Ia mewartakan Injil sebagai kabar sukacita dan kabar keselamatan namun mereka tidak memahaminya. Pengalaman Yesus ini adalah pengalaman kita juga dalam melayani Gereja masa kini. Kita boleh berniat untuk melayani tanpa pamrih tetapi selalu saja berjumpa dengan orang-orang yang tidak memihak pelayanan kita. Kita tidak harus putus asa, namun tetap berusaha untuk melayani dan melayani.
Lalu apa yang harus kita lakukan?
Kita ingat Paulus mengatakan bahwa dari 3 keutamaan (iman, harapan dan kasih) yang paling besar di antaranya ialah kasih (1Kor 13: 13). Hidup kita bermakna kalau kita mampu mengasihi. Tanpa kasih hidup kita tidak bermakna. Paulus mengatakan: “Kasih itu sabar; kasih itu murah hati; ia tidak cemburu. Ia tidak memegahkan diri dan tidak sombong. Ia tidak melakukan yang tidak sopan dan tidak mencari keuntungan diri sendiri. Ia tidak pemarah dan tidak menyimpan kesalahan orang lain. Ia tidak bersukacita karena ketidakadilan, tetapi karena kebenaran. Ia menutupi segala sesuatu, percaya segala sesuatu, mengharapkan segala sesuatu, sabar menanggung segala sesuatu. Kasih tidak berkesudahan,” (1Kor 13:4-8).

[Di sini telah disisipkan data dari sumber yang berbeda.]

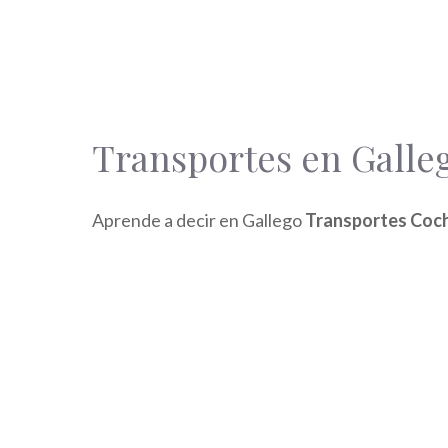
Transportes en Galle
Aprende a decir en Gallego
Transportes Coc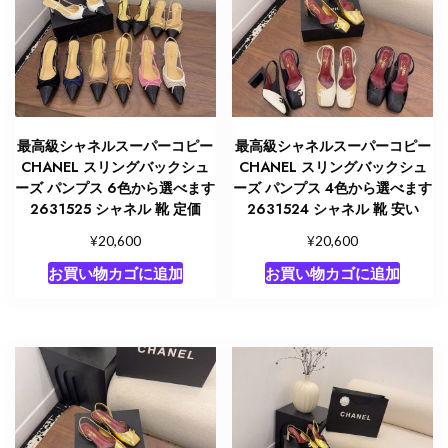
最高級シャネルスーパーコピー
最高級シャネルスーパーコピー
CHANEL スリングバックシュ
CHANEL スリングバックシュ
ーズ パンプス 6色から選べます
ーズ パンプス 4色から選べます
2631525 シャネル 靴 定価
2631524 シャネル 靴 安い
¥
¥
20,600
20,600
お買い物カゴに追加
お買い物カゴに追加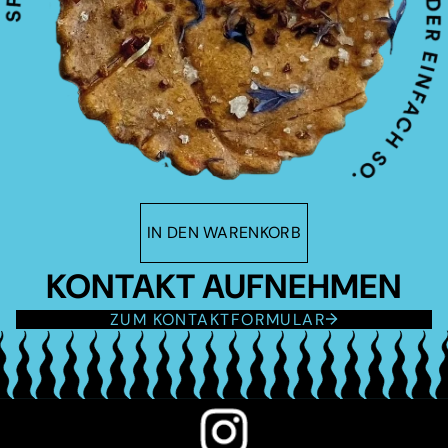
IN DEN WARENKORB
KONTAKT AUFNEHMEN
ZUM KONTAKTFORMULAR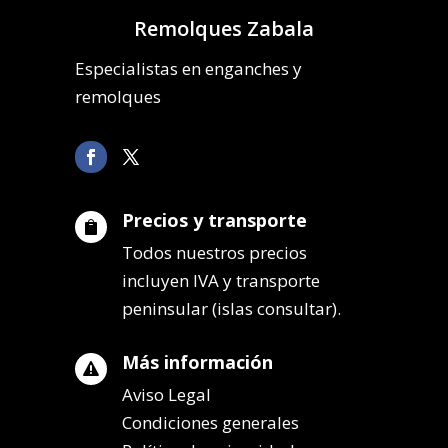
Remolques Zabala
Especialistas en enganches y
remolques
Precios y transporte

Todos nuestros precios
incluyen IVA y transporte
peninsular (islas consultar).
Más información

Aviso Legal
Condiciones generales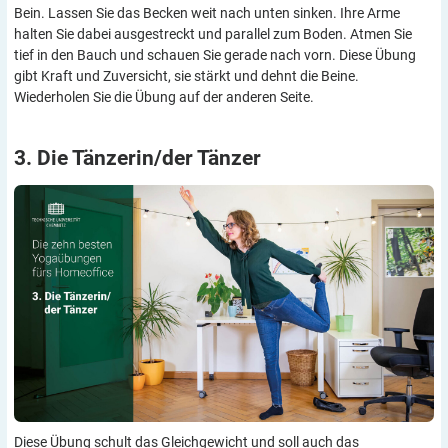
Bein. Lassen Sie das Becken weit nach unten sinken. Ihre Arme
halten Sie dabei ausgestreckt und parallel zum Boden. Atmen Sie
tief in den Bauch und schauen Sie gerade nach vorn. Diese Übung
gibt Kraft und Zuversicht, sie stärkt und dehnt die Beine.
Wiederholen Sie die Übung auf der anderen Seite.
3. Die Tänzerin/der
Tänzer
Diese Übung schult das Gleichgewicht und soll auch das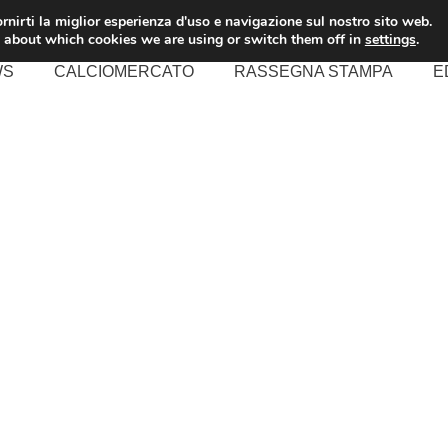
rnirti la miglior esperienza d'uso e navigazione sul nostro sito web.
 about which cookies we are using or switch them off in
settings
.
WS
CALCIOMERCATO
RASSEGNA STAMPA
E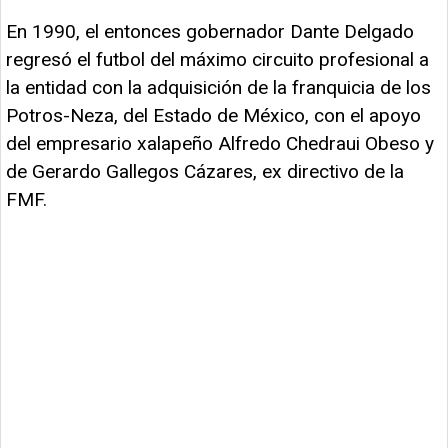
En 1990, el entonces gobernador Dante Delgado
regresó el futbol del máximo circuito profesional a
la entidad con la adquisición de la franquicia de los
Potros-Neza, del Estado de México, con el apoyo
del empresario xalapeño Alfredo Chedraui Obeso y
de Gerardo Gallegos Cázares, ex directivo de la
FMF.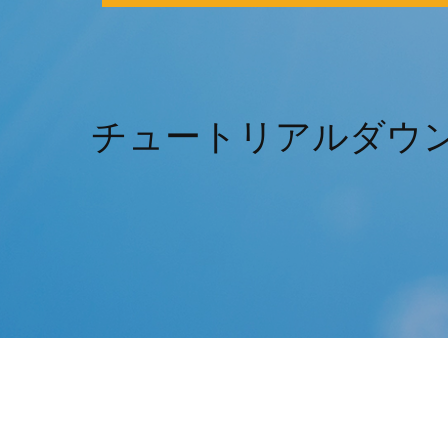
チュートリアルダウンロードゲ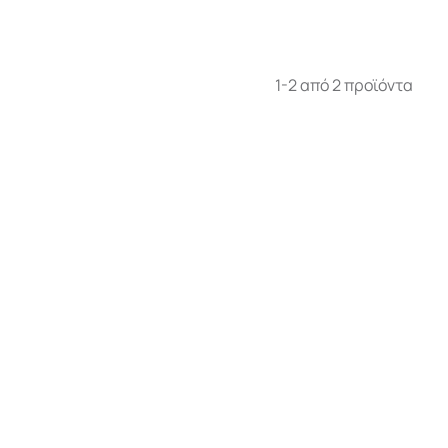
1-2 από 2 προϊόντα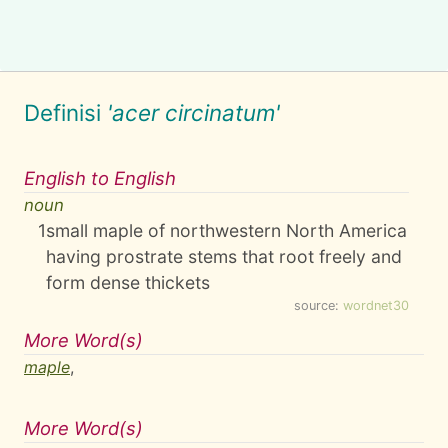
Definisi
'acer circinatum'
English to English
noun
1
small maple of northwestern North America
having prostrate stems that root freely and
form dense thickets
source:
wordnet30
More Word(s)
maple
,
More Word(s)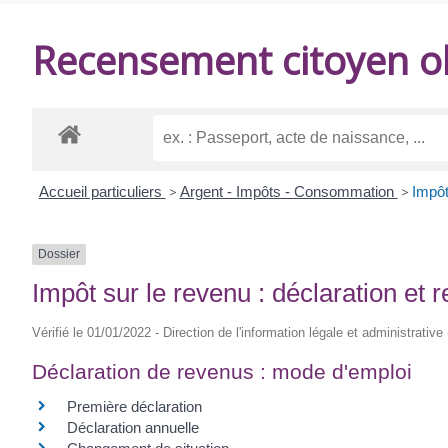
DE
Recensement citoyen ob
BALANZAC
Accueil particuliers
>
Argent - Impôts - Consommation
>
Impôt
Dossier
Impôt sur le revenu : déclaration et 
Vérifié le 01/01/2022 - Direction de l'information légale et administrative
Déclaration de revenus : mode d'emploi
Première déclaration
Déclaration annuelle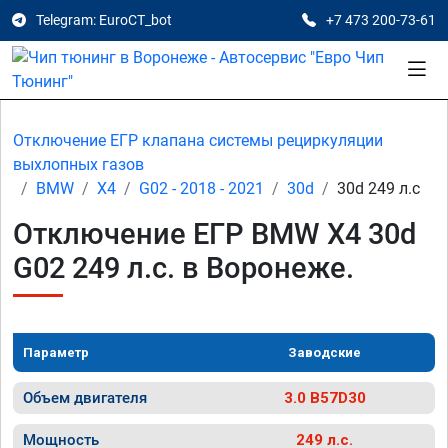
Telegram: EuroCT_bot
+7 473 200-73-61
Отключение ЕГР клапана системы рециркуляции
выхлопных газов
BMW
X4
G02 - 2018 - 2021
30d
30d 249 л.с
Отключение ЕГР BMW X4 30d
G02 249 л.с. в Воронеже.
Параметр
Заводские
Объем двигателя
3.0 B57D30
Мощность
249 л.с.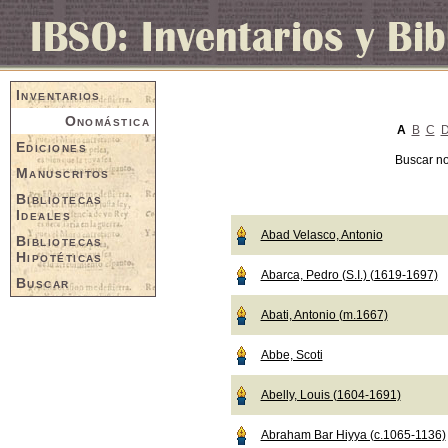
Inventarios
Onomástica
A
B
C
Ediciones
Buscar n
Manuscritos
Bibliotecas
Ideales
Abad Velasco, Antonio
Bibliotecas
Hipotéticas
Abarca, Pedro (S.I.) (1619-1697)
Buscar
Abati, Antonio (m.1667)
Abbe, Scoti
Abelly, Louis (1604-1691)
Abraham Bar Hiyya (c.1065-1136)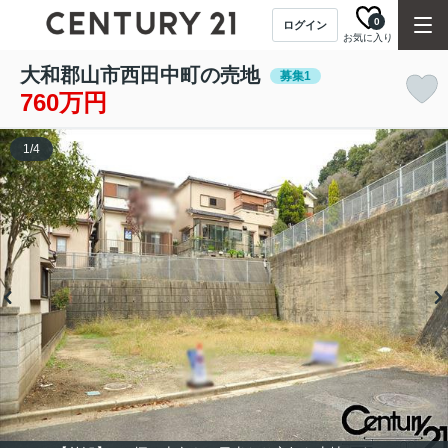
0
ログイン
お気に入り
大和郡山市西田中町の売地
募集1
760万円
1
/
4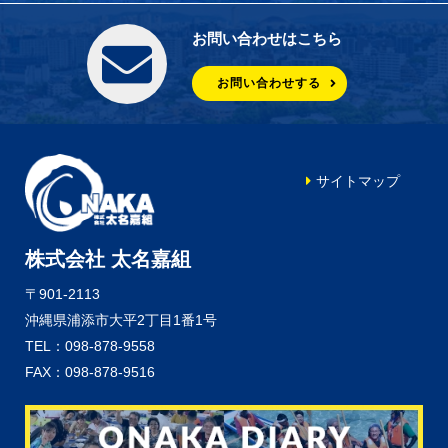
お問い合わせはこちら
お問い合わせする
サイトマップ
株式会社 太名嘉組
〒901-2113
沖縄県浦添市大平2丁目1番1号
TEL：098-878-9558
FAX：098-878-9516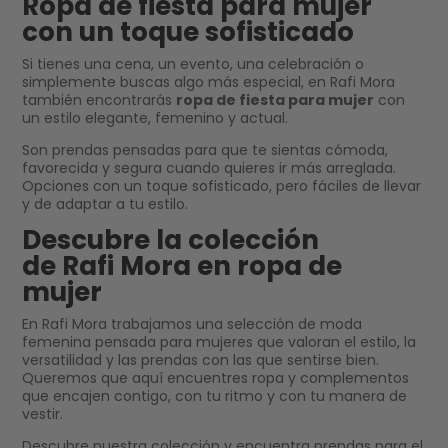
Ropa de fiesta para mujer
con un toque sofisticado
Si tienes una cena, un evento, una celebración o
simplemente buscas algo más especial, en Rafi Mora
también encontrarás
ropa de fiesta para mujer
con
un estilo elegante, femenino y actual.
Son prendas pensadas para que te sientas cómoda,
favorecida y segura cuando quieres ir más arreglada.
Opciones con un toque sofisticado, pero fáciles de llevar
y de adaptar a tu estilo.
Descubre la colección
de Rafi Mora en ropa de
mujer
En Rafi Mora trabajamos una selección de moda
femenina pensada para mujeres que valoran el estilo, la
versatilidad y las prendas con las que sentirse bien.
Queremos que aquí encuentres ropa y complementos
que encajen contigo, con tu ritmo y con tu manera de
vestir.
Descubre nuestra colección y encuentra prendas para el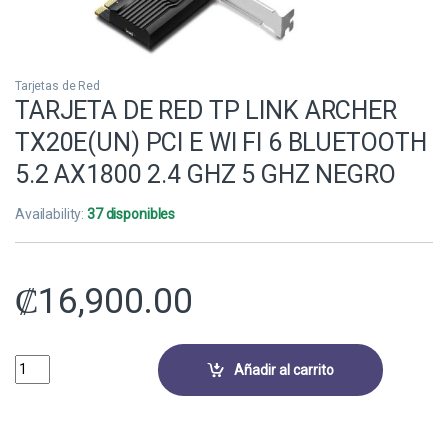
Tarjetas de Red
TARJETA DE RED TP LINK ARCHER
TX20E(UN) PCI E WI FI 6 BLUETOOTH
5.2 AX1800 2.4 GHZ 5 GHZ NEGRO
Availability:
37 disponibles
₡
16,900.00
TARJETA DE RED TP LINK ARCHER TX20E(UN) PCI E WI FI 6 BLUETOOTH
Añadir al carrito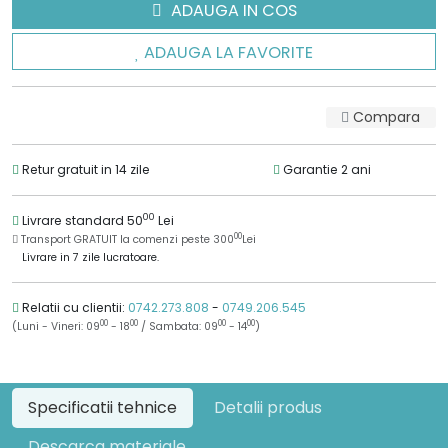
ADAUGA IN COS
ADAUGA LA FAVORITE
Compara
Retur gratuit in 14 zile
Garantie 2 ani
00
Livrare standard 50
Lei
00
Transport GRATUIT la comenzi peste 300
Lei
Livrare in 7 zile lucratoare.
Relatii cu clientii:
0742.273.808
-
0749.206.545
00
00
00
00
(Luni - Vineri: 09
- 18
/ Sambata: 09
- 14
)
Specificatii tehnice
Detalii produs
Descarca materiale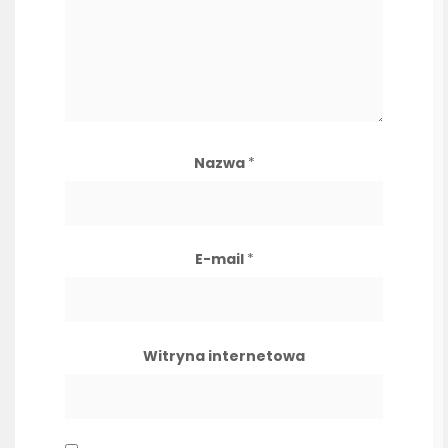
Nazwa
*
E-mail
*
Witryna internetowa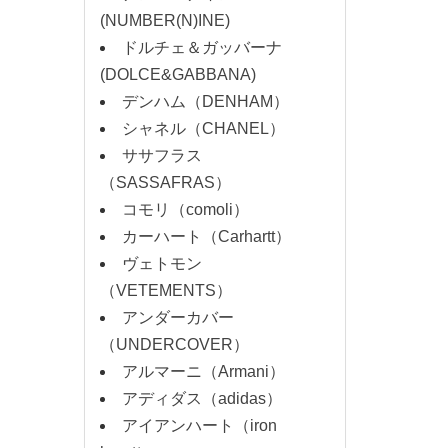
(NUMBER(N)INE)
ドルチェ＆ガッバーナ
(DOLCE&GABBANA)
デンハム（DENHAM）
シャネル（CHANEL）
ササフラス
（SASSAFRAS）
コモリ（comoli）
カーハート（Carhartt）
ヴェトモン
（VETEMENTS）
アンダーカバー
（UNDERCOVER）
アルマーニ（Armani）
アディダス（adidas）
アイアンハート（iron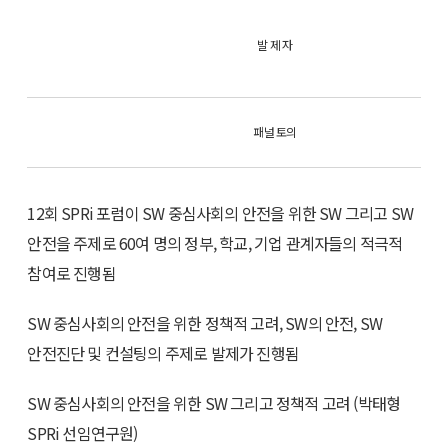
발 제 자
패널 토의
12회 SPRi 포럼이 SW 중심사회의 안전을 위한 SW 그리고 SW
안전을 주제로 60여 명의 정부, 학교, 기업 관계자들의 적극적
참여로 진행됨
SW 중심사회의 안전을 위한 정책적 고려, SW의 안전, SW
안전진단 및 컨설팅의 주제로 발제가 진행됨
SW 중심사회의 안전을 위한 SW 그리고 정책적 고려 (박태형
SPRi 선임연구원)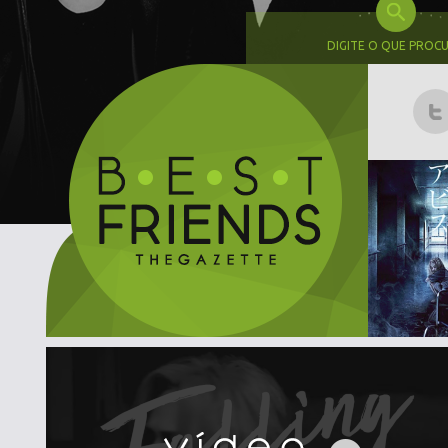
DIGITE O QUE PROC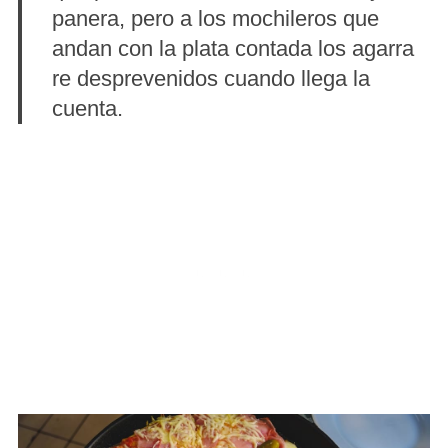
panera, pero a los mochileros que
andan con la plata contada los agarra
re desprevenidos cuando llega la
cuenta.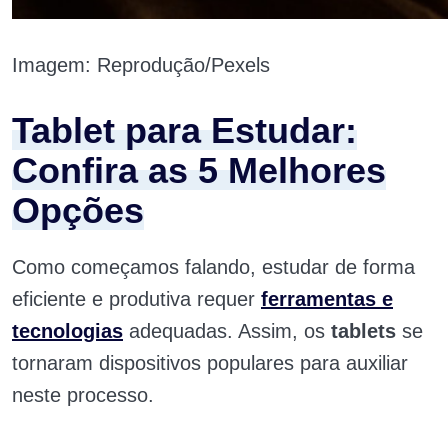
Imagem: Reprodução/Pexels
Tablet para Estudar:
Confira as 5 Melhores
Opções
Como começamos falando, estudar de forma
eficiente e produtiva requer
ferramentas e
tecnologias
adequadas. Assim, os
tablets
se
tornaram dispositivos populares para auxiliar
neste processo.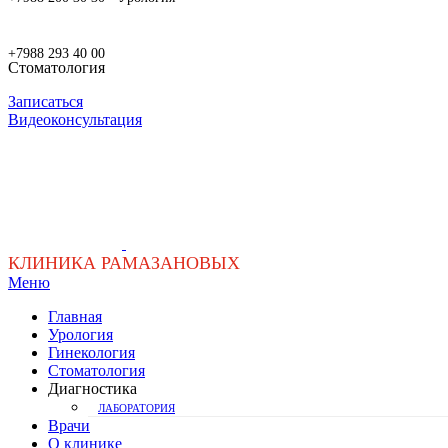
+7988 293 40 00
Стоматология
Записаться
Видеоконсультация
КЛИНИКА РАМАЗАНОВЫХ
Меню
Главная
Урология
Гинекология
Стоматология
Диагностика
ЛАБОРАТОРИЯ
Врачи
О клинике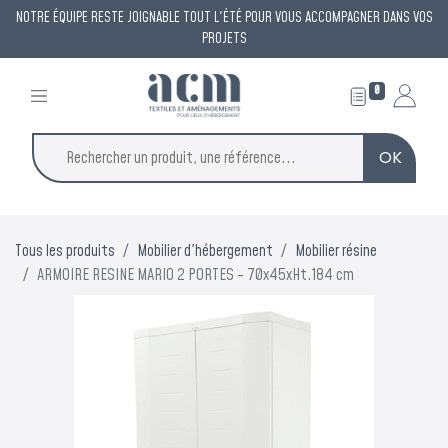
NOTRE ÉQUIPE RESTE JOIGNABLE TOUT L'ÉTÉ POUR VOUS ACCOMPAGNER DANS VOS
PROJETS
0
OK
×
ACM reste à votre
Tous les produits
Mobilier d'hébergement
Mobilier résine
écoute
ARMOIRE RESINE MARIO 2 PORTES - 70x45xHt.184 cm
tout l'été
Une permanence est assurée tout l'été pour répondre à
vos demandes et vous accompagner dans vos projets.
Vous avez un projet de protection contre la chaleur ?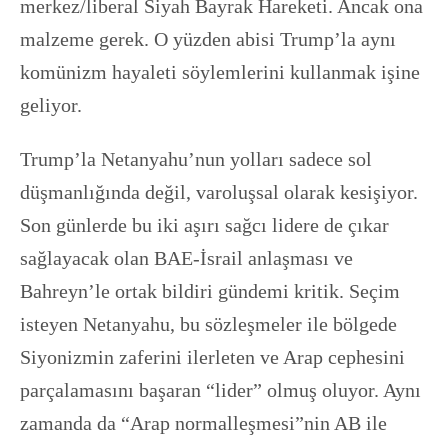
merkez/liberal Siyah Bayrak Hareketi. Ancak ona
malzeme gerek. O yüzden abisi Trump’la aynı
komünizm hayaleti söylemlerini kullanmak işine
geliyor.
Trump’la Netanyahu’nun yolları sadece sol
düşmanlığında değil, varoluşsal olarak kesişiyor.
Son günlerde bu iki aşırı sağcı lidere de çıkar
sağlayacak olan BAE-İsrail anlaşması ve
Bahreyn’le ortak bildiri gündemi kritik. Seçim
isteyen Netanyahu, bu sözleşmeler ile bölgede
Siyonizmin zaferini ilerleten ve Arap cephesini
parçalamasını başaran “lider” olmuş oluyor. Aynı
zamanda da “Arap normalleşmesi”nin AB ile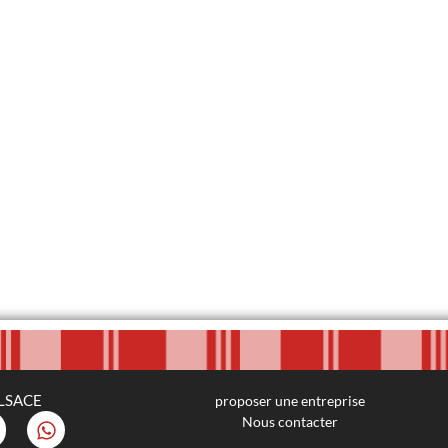
LSACE
proposer une entreprise
Nous contacter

Nilai-nilai kasih menjadi nyata dalam tujuh karya belas kasih jasmani dan rohani. Katekismus Gereja Katolik mengajarkan bahwa ada 14 karya belas kasih yang dibagi menjadi dua, yaitu karya belas kasih jasmani dan rohani (KGK, 2447).
Pertama, ada tujuh karya belas kasih jasmani yakni: Memberi makan kepada orang yang lapar, Memberi minuman kepada orang yang haus, Memberi perlindungan kepada orang kepada orang asing, Memberi pakaian kepada orang yang telanjang, Melawat orang sakit, Mengunjungi orang yang dipenjara dan Menguburkan orang mati.
Kedua, ada tujuh karya belas kasih rohani yakni Menasihati orang yang ragu-ragu, Mengajar orang yang belum tahu, Menegur pendosa, Menghibur orang yang menderita, Mengampuni orang yang menyakiti, Menerima dengan sabar orang yang menyusahkan dan Berdoa untuk orang yang hidup dan mati.
Maka, pada hari ini marilah kita bersama-sama untuk berani melayani Tuhan dan sesama karena dan untuk mewujudkan kasih. Jadikanlah hidup kita sempurna karena dan di dalam kasih yang sejati, yakni dalam kasih Kristus, Tuhan kita.***
DOA:
Ya Tuhan Allah, jadikanlah kami umat kristiani yang dipenuhi kasih dan kesetiaan untuk tetap percaya, penuh harapan dan yang selalu mewartakan keselamatan-Mu kepada setiap orang yang kami jumpai dalam hidup sehari-hari. Amin.
Semoga Allah yang Mahakuasa memberkati saudara sekalian, (+) Bapa dan Putra dan Roh Kudus. Amin.